What’s Not to Love at the Dentist?

February 24, 2009


You know how you can tell this is not me at the dentist?  My hands aren’t in the picture and the nostrils aren’t flared nearly enough.  Yes, you guessed it, I went to my friendly dental establishment today…. just for a cleaning.  Well, as my sister and I both whole heartily know, levitation is possible just from a simple cleaning.  I think there is red warning tape tied around my file that says “Hyper Sensitive Wimp”on it to protect the hygienist from bodily harm.  Yes,  I have a few highly sensitive teeth.  No, there is absolutely no reason to spray cold water on them to check if they are still sensitive.  No, there is absolutely no reason to shoot cold air on them to check if they are still sensitive.  THEY ARE!  I’m just saying.

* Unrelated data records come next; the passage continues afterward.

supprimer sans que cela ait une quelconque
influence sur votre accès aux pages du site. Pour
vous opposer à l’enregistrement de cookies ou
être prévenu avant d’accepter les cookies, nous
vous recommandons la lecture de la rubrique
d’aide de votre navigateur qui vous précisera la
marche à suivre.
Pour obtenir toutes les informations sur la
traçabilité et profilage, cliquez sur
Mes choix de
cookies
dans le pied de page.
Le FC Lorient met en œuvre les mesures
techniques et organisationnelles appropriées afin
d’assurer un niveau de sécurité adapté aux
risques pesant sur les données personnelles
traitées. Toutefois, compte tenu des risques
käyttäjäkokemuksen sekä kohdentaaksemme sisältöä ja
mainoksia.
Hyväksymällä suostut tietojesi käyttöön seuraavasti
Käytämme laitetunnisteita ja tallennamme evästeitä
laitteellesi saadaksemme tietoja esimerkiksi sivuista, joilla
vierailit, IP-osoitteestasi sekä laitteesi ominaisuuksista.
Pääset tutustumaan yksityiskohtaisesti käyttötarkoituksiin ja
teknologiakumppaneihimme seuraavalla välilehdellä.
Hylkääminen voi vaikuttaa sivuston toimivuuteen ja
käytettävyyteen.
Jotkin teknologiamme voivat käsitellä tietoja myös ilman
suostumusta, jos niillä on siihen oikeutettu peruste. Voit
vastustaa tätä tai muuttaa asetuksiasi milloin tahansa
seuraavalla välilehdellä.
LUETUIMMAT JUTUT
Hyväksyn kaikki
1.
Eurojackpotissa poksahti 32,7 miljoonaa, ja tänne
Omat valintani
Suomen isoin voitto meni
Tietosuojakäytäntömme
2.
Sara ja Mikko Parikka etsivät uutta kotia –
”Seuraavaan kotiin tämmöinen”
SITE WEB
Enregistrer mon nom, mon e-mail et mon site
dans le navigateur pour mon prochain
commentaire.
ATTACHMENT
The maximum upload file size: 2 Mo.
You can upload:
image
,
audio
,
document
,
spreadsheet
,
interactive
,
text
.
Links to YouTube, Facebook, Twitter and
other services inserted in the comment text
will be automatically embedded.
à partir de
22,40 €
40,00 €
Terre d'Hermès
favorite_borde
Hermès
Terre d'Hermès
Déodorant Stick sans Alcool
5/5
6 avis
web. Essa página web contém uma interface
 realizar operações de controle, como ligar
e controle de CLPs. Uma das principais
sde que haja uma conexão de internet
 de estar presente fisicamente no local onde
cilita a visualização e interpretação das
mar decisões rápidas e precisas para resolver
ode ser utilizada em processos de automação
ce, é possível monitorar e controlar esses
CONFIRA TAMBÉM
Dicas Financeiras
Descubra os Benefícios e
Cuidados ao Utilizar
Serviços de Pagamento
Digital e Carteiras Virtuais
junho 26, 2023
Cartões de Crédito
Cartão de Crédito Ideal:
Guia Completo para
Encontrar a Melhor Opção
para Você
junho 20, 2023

Over my sensitive years, I’ve learned to brush my teeth with warm water.  If I drink cold water my tongue naturally shields my upper left molars without me reminding it. And ice cream can bring me to tears.  It’s not just the frigid temperatures…. it’s hot too.  Hot soup, hot pizza, hot lasagna.  All must be blown on with tender care before inserting near the upper left quadrant.

So today, my tooth doctor, whose name is for really Montana Skylar, (sounds like he should be on a dusty horse roping cattle in tight Levis) comes up with a suggestion that I’ve never heard before for my tender teeth.  It’s called tooth varnish.  So I say, “YES! ANYTHING!  BRING IT ON!”  And for only $457 I can be sensitive free!  (just kidding, I was checking if my hubby still reads my blog.)  Anywhooo, I am currently sitting here typing with a mouth full of wax coating my teeth.  It feels like I just ate a bee hive.  It’s pasty white and filmy and Larisa says it makes me lisp.  WHO CARES!?!?  I might be able to bite into a Mint Filled Dilly Bar without spilling tears.  I’m not to have anything hot until tomorrow and I’m not supposed to brush my teeth until tomorrow morning.  That’s a first.  The dentist telling you to skip brushing.  I’ll report in when I’m wax free as to my level of sensitivity.  Pray that this wasn’t a scam.

Dental Work in Mexico

June 4, 2008

Yes, Rico needs some dental work done and being the spend thrift that he is, we are heading to Los Algodones, Mexico today to get him some gold teeth.  Joking, Mom.  It saves us hundreds of dollars.  Keep us in your prayers.  It’s a two day deal but we stay over night in AZ.  You can walk across the border to the dentist.  Should prove entertaining, if nothing else.

Keeve, our 9 year old, was on translating important sentences that he might need to use, like  “My favorite letter is Q.”  Things like that.  Larisa, 14, asked him to translate, “Please don’t abduct me.”  I told her we would be surrounded by hundreds of elderly Canadians and Americans and we’ll be just fine.

I’m sure at least one really good blog will come out of this trip.  Hasta la vista.